Experience

Team Lead Data Engineering at Ginkgo Bioworks 2022–Present

  • Lead and manged team of data engineers, system administrators, statisticians, bioinformaticians, and scientists at the PhD level working within the AgBio unit of Ginkgo Bioworks.
  • Mentored and coached team members in data science, bioinformatics, data engineering, and statistics.
  • Key leadership role in successful merger of AgBio unit with Ginkgo, including all relevant R&D business applications and data-adjacent systems.

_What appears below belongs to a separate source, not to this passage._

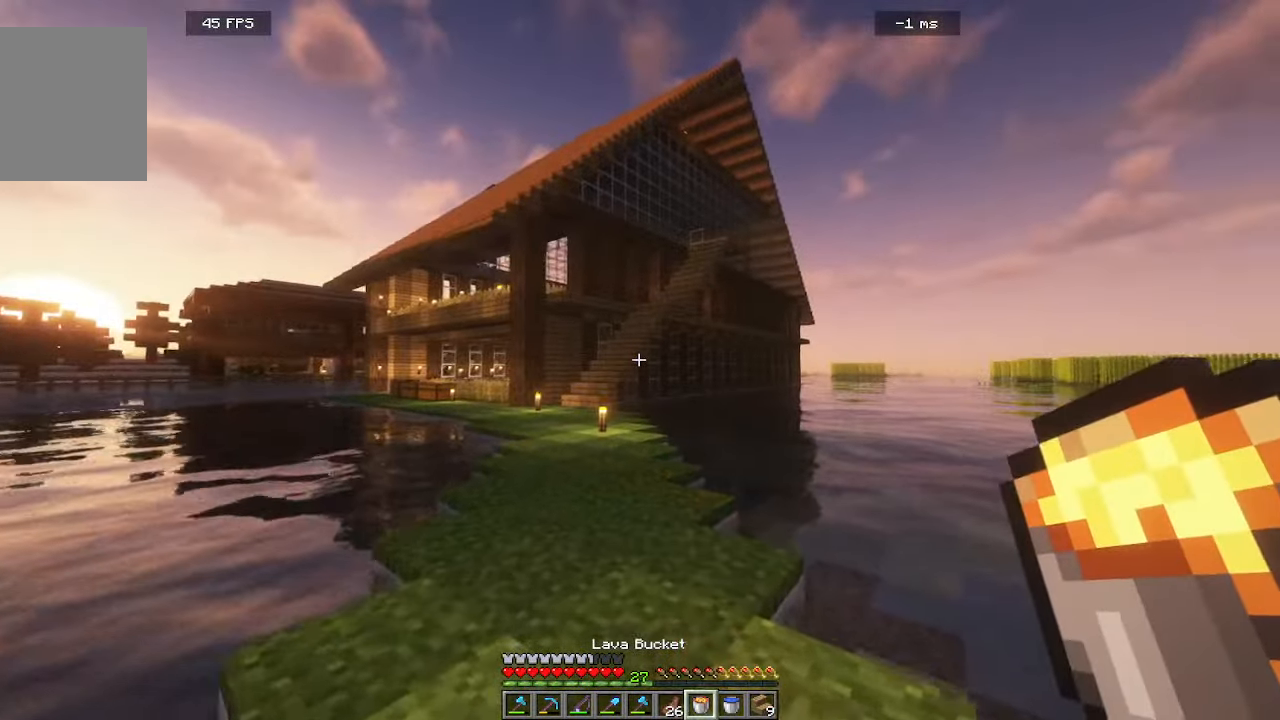
{"keys": ["w"], "mouse": [], "events": []}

Team Lead Data Engineering at Bayer Crop Science 2018–2022

  • Hired, managed, and developed team of 5+ Data Engineers, Systems Administrators, and Business Analysts working within the Biologics R&D unit of Bayer Crop Science enabling data capture, data integration, and operationalization of data analysis pipelines
  • Developed and supervised implementation of data capture, integration, and analysis strategies to increase the value of genomics, metabolomics, transcriptomics, spectroscopic, phenotypic (/in vitro/ and /in planta/), and fermentation/formulation process data for discovery and development
  • Lead the development of multiple systems while coaching, mentoring, and developing developers and engineers
  • Served as a key collaborator on multiple cross-function and cross-divisional projects, including leading the architecture of a life science collaboration using serverless architecture to provide machine-learning estimates of critical parameters from spectrographic measurements
  • Established and developed network of internal and external contacts for technical implementation of Bayer program goals.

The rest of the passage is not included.